イリーナには訓練と、石を取り戻すことに集中してもらいたい為言わなかったが、状況は悪くなる一方だった。
国境の貴族たちから、盗賊がよく出没する様になったから軍を差し向けて討伐してほしいという依頼も出始めているという。盗賊のふりをした隣国の小隊かもしれない。
どの貴族たちも王城に入れない為、父の元に訴えが届いているようだった。
「兄さん、ソフィアが女王の代理人として振る舞っているらしいから、早くイリーナ姫を連れて戻って来た方がいい」
「フェオドラ様は?」
「わからない。昏睡状態なのかも知れない。城の中に入れないから分からないんだ。城内にいる筈の者とも連絡が取れないんだ。とにかく、早く戻って来た方がいいよ、兄さん」
一人で行った方が早いと思ったので、石を取り返しにラドミラのところに行く事にした。ラドミラに聞いて、石を取り戻し、その日のうちにカラナス居館に戻れると思っていた。
昼に仔犬の姿でチョロチョロと城の中に入り込み、ラドミラの後をつけていると、見つかってしまった。
「あら、ライカじゃないの? 私を追いかけてきたの?」
まさか、イリーナがデルベルグ城に来るとは思わなかった。
ラドミラは王とニコラを追い出して扉を閉めた後、ソワソワし始めた。

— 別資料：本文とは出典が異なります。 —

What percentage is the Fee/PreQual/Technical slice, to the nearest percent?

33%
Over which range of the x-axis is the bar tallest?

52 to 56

石のありそうな所を嗅ぎ回って四つ足で歩き回っていると、後ろから抱き上げられた。ラドミラが耳元で囁く。
「ねぇ、この間のことは夢だったのかしら? あなたは夜になると人になるのよね?」
部屋の中に他に人はいない。明らかに、私に聞いている。無視していると、ラドミラは同じ条件を再現すれば良いと考えたらしく、私の体に腕を回したまま、寝台に横になった。

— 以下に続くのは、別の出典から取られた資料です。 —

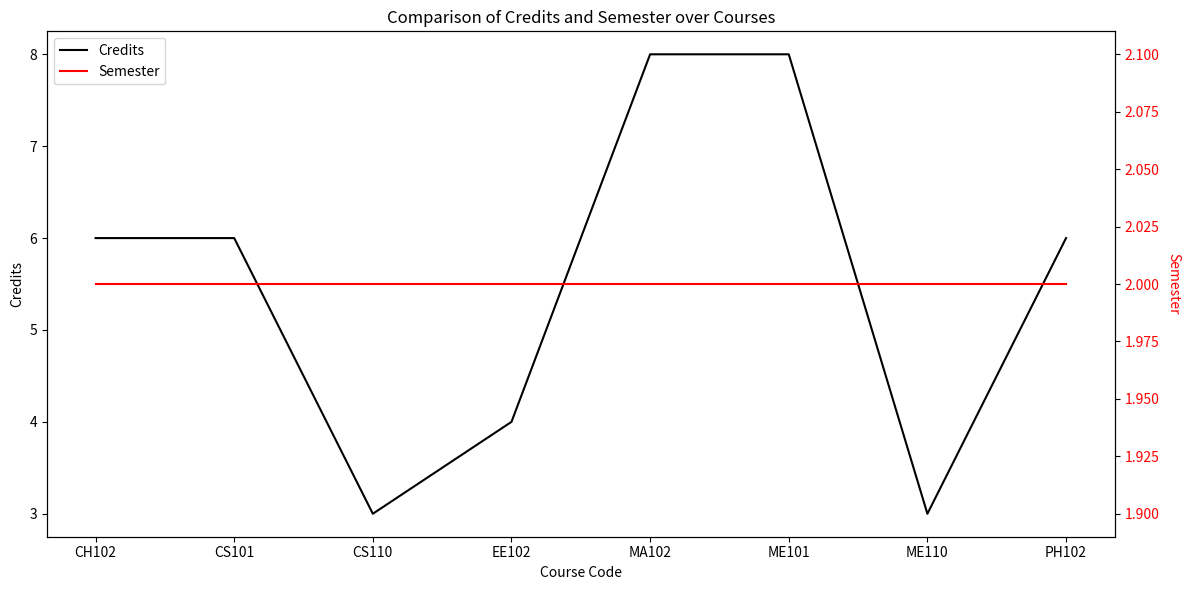

What is the minimum value for Credits?

3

「早く人になってちょうだい。誰にも言わないから。私のことを追いかけてきて来れたのでしょう?」
ラドミラは眠りに落ちるまで、話しかけてきたり、撫で回してきた。耳の付け根や、顎の下、腰の辺りを触られるのは我慢がならなかった。石を取り戻すためだと、自分に言い聞かせて、ひたすら我慢して仔狼のまま朝まで寝たふりをし続けた。
とにかく、ラドミラが部屋から出て行くまでの我慢だ。人型に戻らないで、と言うイリーナのお願いの方を優先した。

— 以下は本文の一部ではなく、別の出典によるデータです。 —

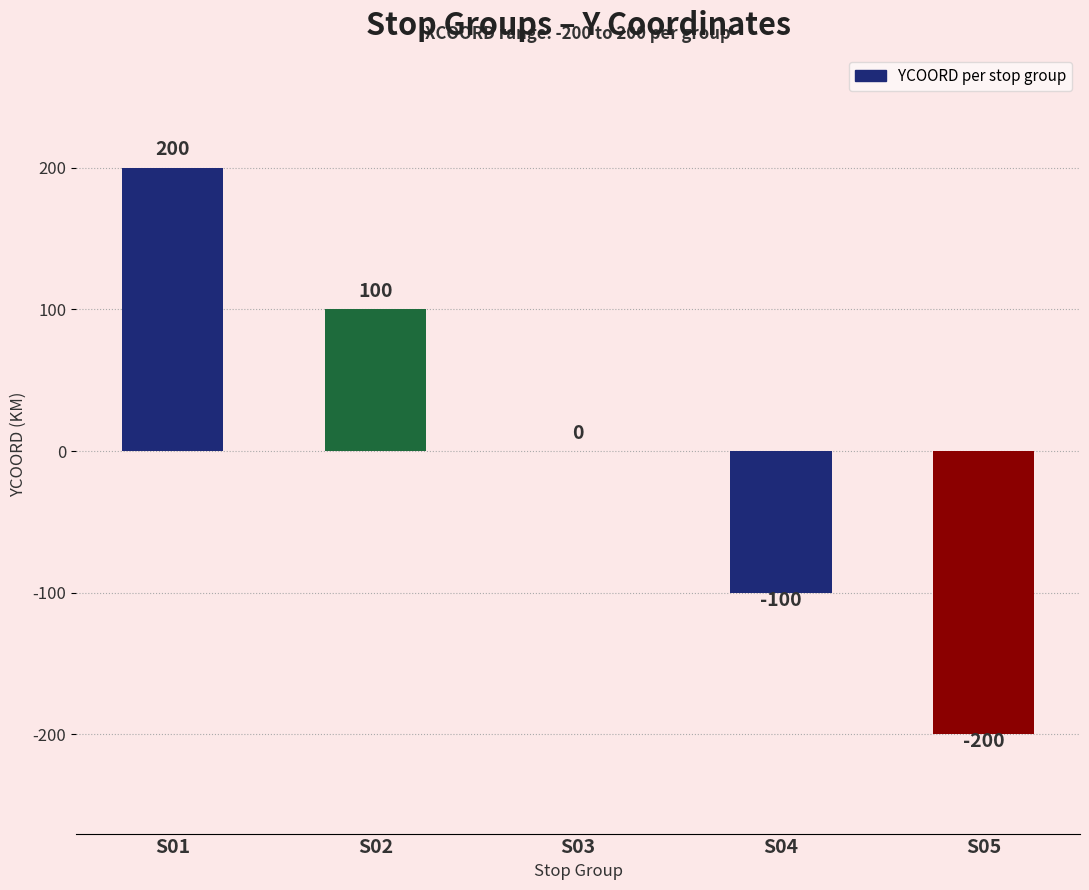

What is the difference between the values at S01 and S02?

100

翌朝ラドミラは仔犬の姿のままなのを見て、首を捻った。
「人になるのに、他に何か必要な条件があるのかしら?」
ラドミラは朝食をとりに部屋を出て行った。その扉から、イリーナが部屋に滑り込んだ。心配そうな表情が、仔狼の姿のままの私を見てほっとした顔になる。
二人で部屋の中を探したが、ラドミラの部屋はかなり散らかっていて、見つからない。
ラドミラがサンドイッチを片手に部屋に戻ってきた為、イリーナは慌てて、
「御用はありますか?」
と聞いた。
「まだここに滞在するから、今日は何も用はないわ。お昼になったら軽食をこの部屋に持って来て、お皿を床に置いておいて頂戴」
ラドミラはイリーナを部屋から追い出すと、床にお皿ごと持って来たサンドイッチを置いた。
「ここにあなたの分を置いておくわね。昼間は人の姿に戻らないのでしょう? 私が戻るまで、この部屋にいて頂戴。お昼は持って来させるから」
ラドミラは御伽噺の読みすぎではないか? 呪いが解けて人に戻った男はどこかの王子様でした、なんて言う話を信じているのだろうか? イリーナだって、そんな話を信じていない、はずだが……。いや、もしかしたら……後で聞いてみよう……。
しかし、呪いを解くことができるのは、イリーナのような少女で、呪いの解けた男は少女と結婚するのがお決まりだ。あちこちに情夫をおいている浮気女と結婚しましたなどという話は聞いた事がない。
ラドミラが出て行ったのを見て、こっそりイリーナが入ってきた。部屋の鍵をかけ、人に戻って、一緒に石を探す。引き出し、クローゼット、宝石箱、シューズボックス。
散らかった部屋の中、石はどこにも見当たらない。